Nor is it a sensible budget because the problem is one of revenue, rather than spending, but yet it almost completely fails to address this. Yes it raises some money from reforms to foreign investment. But it ignores any of the big potential revenue measures like removing superannuation tax concessions for wealthy people and introducing a super profits tax, for instance on the banks. The Australia Institute has done some good work on how revenue might be bolstered significantly in a fair way but it was completely ignored by the Government.

Little joy for Tasmania

Tasmanians are inevitably hit hard by unfair budgets because of our isolation, soft economy and relatively large number of disadvantaged people. Every budget shortfall that hurts mainlanders will hit Tasmanians even harder. For instance any cut to the Pharmaceutical Benefits Scheme will be very difficult for Tasmanians. And the Federal Government’s continuing intention to cut $80bn from health and education funding for the states over 10 years will cost Tasmania about $2bn.

The Budget does include $202.9m for extending the Bass Strait Freight Equalisation Scheme to international outbound freight. But the extra money doesn’t start flowing until next year, and there is no sign of an effective subsidy scheme being expanded to all inbound and outbound people, vehicles and freight. The cost of Bass Strait remains the biggest brake on the Tasmanian economy and this budget is another missed opportunity to fix it.

The Budget does include a Commonwealth contribution of $60m towards the $120m rail revitalisation project. But this is half of what was originally promised because the State Government has halved the scope of the project – it was originally $240m – to save itself money even though this has effectively cost Tasmania $60m in federal funding.

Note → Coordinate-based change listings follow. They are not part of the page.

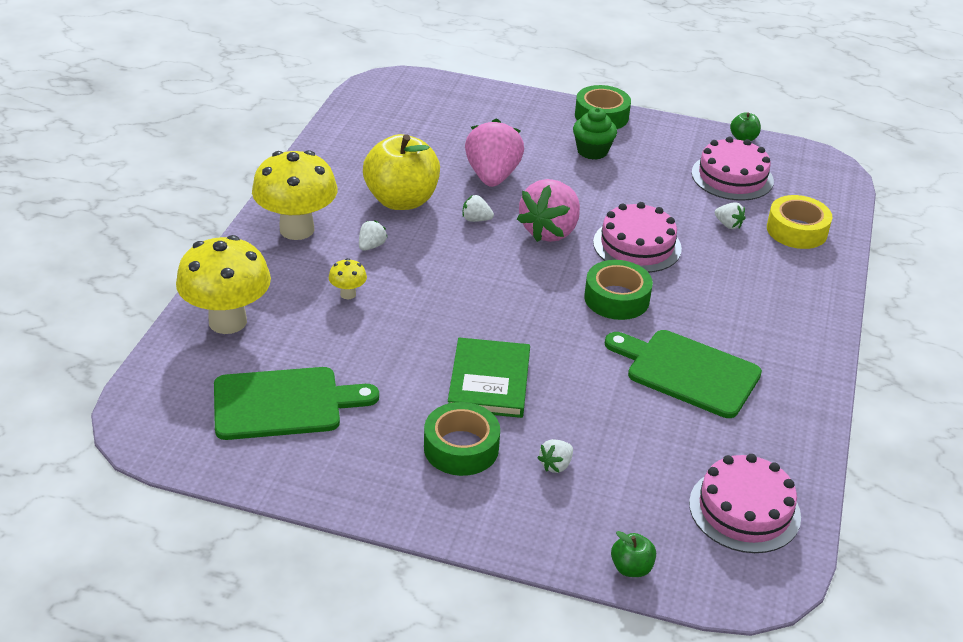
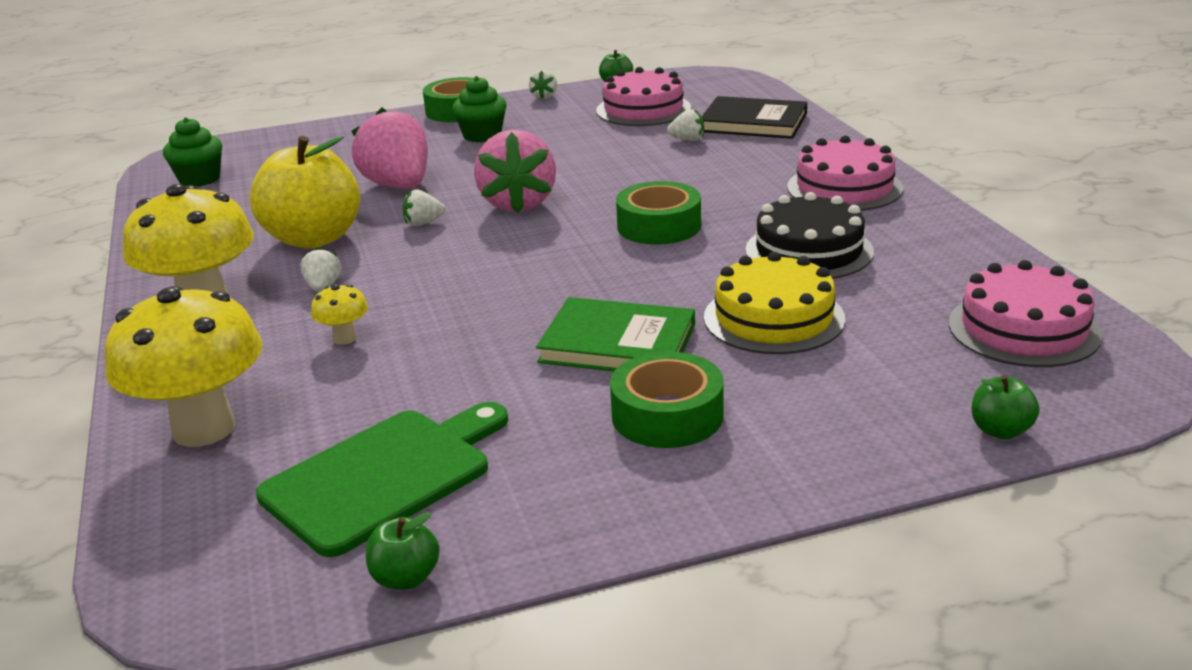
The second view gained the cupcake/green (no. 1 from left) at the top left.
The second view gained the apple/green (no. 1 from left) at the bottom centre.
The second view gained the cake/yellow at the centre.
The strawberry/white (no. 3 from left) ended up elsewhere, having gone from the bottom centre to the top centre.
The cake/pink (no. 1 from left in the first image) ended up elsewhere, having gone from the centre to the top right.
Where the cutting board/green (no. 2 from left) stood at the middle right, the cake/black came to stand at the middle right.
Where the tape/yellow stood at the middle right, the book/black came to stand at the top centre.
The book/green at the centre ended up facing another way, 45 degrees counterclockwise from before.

The Budget does say that the $16m Cadbury money will still be spent in Tasmania. But it makes no mention of it being spent in Glenorchy where the need for such economic stimulus was identified.

Nor is there mention in the Budget of the $400m needed by the University of Tasmania for deep restructuring. This is a dreadful omission by the Federal Government which fails to understand how this project could help turn around the Tasmanian economy and greatly bolster the community, especially in disadvantaged areas.

UTas also remains at serious risk from the Federal Government’s continuing intention to deregulate tertiary education. This will increase the cost of fees for students and that will hit disadvantaged students especially hard. And it will call into question the viability of the Burnie and Launceston campuses which are currently cross-subsidised by the Hobart campus. UTas and many other universities will also have to weather the substantial cut to the Sustainable Research Excellence grant program.

Funding for CSIRO and AAD seems to be holding up. But this is disappointing because both organisations have suffered significant shortfalls and cuts, under this and the previous federal government, and are in desperate need of much greater funding.

A problem remains with federal funding for public dental services in Tasmania. Money for adult services has been extended by 12 months, but it is only 12 months which means continuing uncertainty, while money for child services will reduce over time due to a change to its indexation.

On a positive note the federal funding for the Hobart Airport runway extension is in the Budget.

Nor does a first analysis of the Budget show an adverse outcome for medical research and the Menzies Institute for Medical Research in particular, nor call into question the final $70m contribution towards the rebuild of the Royal Hobart Hospital.